The Magnum Gallery is pleased to present a selection of works from RUINS, the monumental oeuvre by Josef Koudelka spanning almost three decades of recent work. The exhibition coincides with, and culls from, the artist’s solo exhibition presented at the Bibliothèque Nationale de France, François-Mitterrand (September 15 – December 16, 2020) as well as the book (Xavier Barral, 2020) of the same name. This Winter, the Museo dell’Ara Pacis in Rome, Italy, will also run an exhibition of Koudelka’s works titled Radici, pandemic restrictions permitting. Dates will be announced soon.
For more than 20 years, Koudelka has traveled through the Mediterranean — visiting countries including Italy, Libya, Greece, and Syria — to photograph more than 200 archaeological sites. Stark and mesmerizing panoramic photographs take the viewer to Delphi, Pompeii, Petra, Carthage, and other ancient locations, including sites now greatly altered or destroyed due to recent conflict. Ruins is a monument of architectural and cultural history, as well as civilizations long past.
These landscapes are an ode to the ruins of The Mediterranean Sea, and challenge us on the need to safeguard the heritage of this civilization; some of the traces photographed by Josef Koudelka have now disappeared, destroyed by wars and terrorism, as in Palmyra. The photographer thus enhances a territory, at the origins of our European cultures, rich in the circulations that have shaped it and the archipelagos that inhabit it. What drives Koudelka here, as in all of his previous work, is the search for beauty, a beauty that can nestle in the heart of destruction but which, like that of ancient ruins, resists.
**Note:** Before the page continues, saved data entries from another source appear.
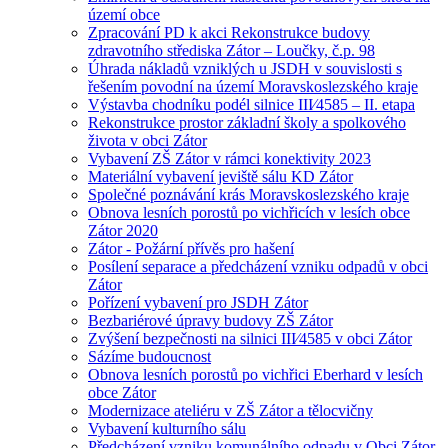
území obce
Zpracování PD k akci Rekonstrukce budovy
zdravotního střediska Zátor – Loučky, č.p. 98
Úhrada nákladů vzniklých u JSDH v souvislosti s
řešením povodní na území Moravskoslezského kraje
Výstavba chodníku podél silnice III⁄4585 – II. etapa
Rekonstrukce prostor základní školy a spolkového
života v obci Zátor
Vybavení ZŠ Zátor v rámci konektivity 2023
Materiální vybavení jeviště sálu KD Zátor
Společné poznávání krás Moravskoslezského kraje
Obnova lesních porostů po vichřicích v lesích obce
Zátor 2020
Zátor - Požární přívěs pro hašení
Posílení separace a předcházení vzniku odpadů v obci
Zátor
Pořízení vybavení pro JSDH Zátor
Bezbariérové úpravy budovy ZŠ Zátor
Zvýšení bezpečnosti na silnici III⁄4585 v obci Zátor
Sázíme budoucnost
Obnova lesních porostů po vichřici Eberhard v lesích
obce Zátor
Modernizace ateliéru v ZŠ Zátor a tělocvičny
Vybavení kulturního sálu
Předcházení vzniku komunálního odpadu v Obci Zátor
Josef Koudelka, born in Moravia, made his first photographs while he was a student in the 1950s. About the same time that he started his career as an aeronautical engineer in 1961 he also began photographing gypsies in Czechoslovakia and theater in Prague. He turned full-time to photography in 1967. He has won significant awards such as the Prix Nadar (1978), a Grand Prix National de la Photographie (1989), a Grand Prix Cartier-Bresson (1991), and the Hasselblad Foundation International Award in Photography (1992).
Significant exhibitions of his work have been held at the Museum of Modern Art and the International Center of Photography, New York; the Hayward Gallery, London; the Stedelijk Museum of Modern Art, Amsterdam; the Palais de Tokyo, Paris. In the fall of 2020, the BnF (Bibliothèque nationale de France) in Paris opened the solo exhibition «Ruines» (catalogue by Xavier Barral), a vast photographic study of Mediterranean archeological ruins which will subsequently travel to Rome.